**GOAL OF THE EXERCISE**
Lay out the material as a JSON list of strings, one string per line and skipping any blank lines. Start at the line containing "rnard Delas du 23 novembre 2018 (PDF" and end at the line containing "igitalisation, populations fragiles", including both of those lines.

**INFORMATION**
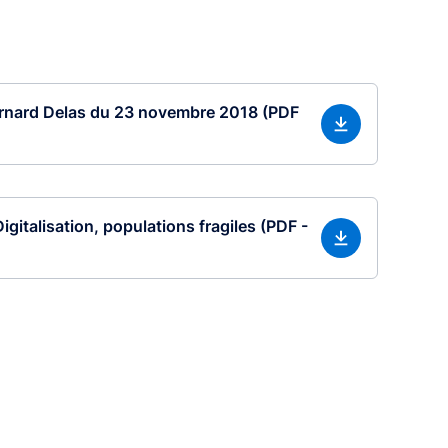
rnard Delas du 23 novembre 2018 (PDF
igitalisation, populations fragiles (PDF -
...
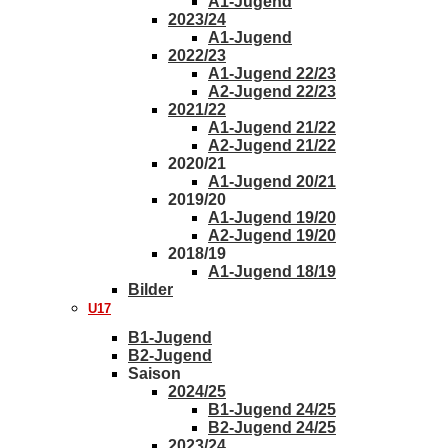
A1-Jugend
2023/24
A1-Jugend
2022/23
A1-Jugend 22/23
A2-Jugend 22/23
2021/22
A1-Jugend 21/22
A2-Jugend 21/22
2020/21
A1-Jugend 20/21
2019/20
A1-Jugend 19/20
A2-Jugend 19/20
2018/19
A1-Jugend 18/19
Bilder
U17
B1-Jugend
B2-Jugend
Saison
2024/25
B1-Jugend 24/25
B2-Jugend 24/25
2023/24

**RESPONSE BOX**
[
  "rnard Delas du 23 novembre 2018 (PDF",
  "igitalisation, populations fragiles (PDF -"
]